Rens Gesicht war entrüstet, und er fragte mit monotoner Stimme: "Leo . . warum hast du dir einen Bart wachsen lassen?"
"Eh? Das?" Leonel rieb sich seinen langen, dichten Bart, die Brust vorgestreckt, und strahlte vor Stolz. "Als Zwerg muss man einen Bart haben. Er ist ein Merkmal dieser Rasse! Wusstest du das nicht? Und ich dachte schon, du wüsstest alles!"
". . ."
Dann zwinkerte er und stellte sich vor Ren in Pose. "Steht mir das gut?"
". . ." Ren wollte sich den Kopf zerbrechen. Aber er brachte nur ein schiefes Seufzen zustande.

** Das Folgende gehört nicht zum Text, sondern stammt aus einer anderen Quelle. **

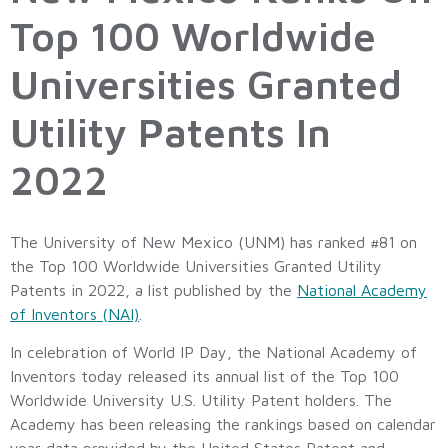
Top 100 Worldwide
Universities Granted
Utility Patents In
2022
The University of New Mexico (UNM) has ranked #81 on
the Top 100 Worldwide Universities Granted Utility
Patents in 2022, a list published by the
National Academy
of Inventors (NAI)
.
In celebration of World IP Day, the National Academy of
Inventors today released its annual list of the Top 100
Worldwide University U.S. Utility Patent holders. The
Academy has been releasing the rankings based on calendar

Das war auch Leonels vergangenes Aussehen, aber damals war es Ren egal.
Ren dachte, dass sich in dieser Zeit etwas ändern würde, weil er mit den Ereignissen Wellen schlug, und er dachte wirklich, dass Leonel in dieser Zeitlinie keinen Bart tragen würde, nur um dann enttäuscht zu werden.
Leonel war eigentlich ein gut aussehender Kerl, aber wegen seines seltsamen Geschmacks und ... noch seltsameren Denkens, distanzierten sich die Mädchen von ihm.
"Saya und Mike haben gesagt, dass sie morgen in das Spiel einsteigen werden. Und sie wollten, dass wir sie beim Kauf ihrer Spielkonsole begleiten."
Rens Herz klopfte hart gegen seine Brust.
"Hast du ihre Nachricht erhalten, dass wir uns in der Highland Mall treffen sollen?"
Ren schüttelte den Kopf. "Ich habe nicht auf mein Handy geguckt."
Leonel stemmte die Hand in die Hüfte. "Ich fliege morgen nach Zone A, und sie sagten, wir sollten uns zum Mittagessen treffen. Dann können wir gemeinsam in das Spiel einsteigen, nachdem wir ihre Spielkonsole gekauft haben!"
". . ." Ren schwieg. Wenn er es täte, würde er nur dem Treffen mit Saya widersprechen, und Mike und Leonel würden nicht aufhören zu fragen, warum.
In dieser Zeitlinie standen sich die vier immer noch nahe.
Leonel dachte nicht zu viel über Rens Schweigen nach, denn er war eigentlich ein ruhiger Typ.
"Ren, lass uns gehen! Lass uns zusammen ein paar Quests machen." Leonel ergriff Rens Hand und zog ihn zu jedem NSC, den er sah.
Das war auch der Grund, warum Ren die normalen Quests im Dorf Euclid nicht gemacht hat. Er wollte die Quests mit Leonel erledigen, damit dieser nicht den Verdacht schöpfte, dass er das Spiel lange vor ihm betreten hatte.
Am Ende wurde Ren zusammen mit Leonel noch zum Laufburschen für die NSCs.